• [What the task requires]
Find each line in the material below that contains the word "heading" and copy those lines. Treat uppercase and lowercase letters as different.

• [Material shown]
=== Section Start ===

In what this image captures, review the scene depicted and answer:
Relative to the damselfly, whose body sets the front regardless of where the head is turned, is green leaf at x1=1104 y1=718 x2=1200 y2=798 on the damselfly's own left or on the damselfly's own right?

=== Section End ===
=== Section Start ===

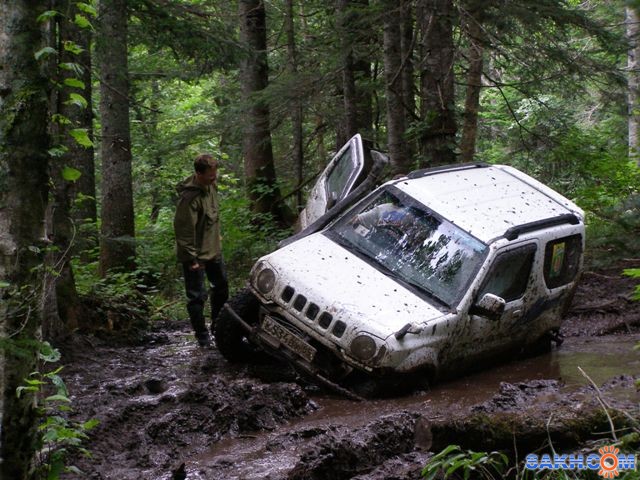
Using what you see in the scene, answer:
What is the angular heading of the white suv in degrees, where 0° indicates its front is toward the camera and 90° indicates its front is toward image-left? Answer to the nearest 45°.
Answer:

=== Section End ===
=== Section Start ===

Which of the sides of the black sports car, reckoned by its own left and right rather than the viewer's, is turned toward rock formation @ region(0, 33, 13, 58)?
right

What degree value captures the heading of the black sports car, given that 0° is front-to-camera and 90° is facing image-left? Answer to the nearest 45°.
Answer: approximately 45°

=== Section End ===

• [Solution to this exercise]
What is the angular heading of the white suv in degrees, where 0° indicates its front is toward the camera and 90° indicates its front is toward image-left? Answer to the nearest 45°.
What degree value captures the heading of the black sports car, given that 0° is front-to-camera and 90° is facing image-left? Answer to the nearest 45°.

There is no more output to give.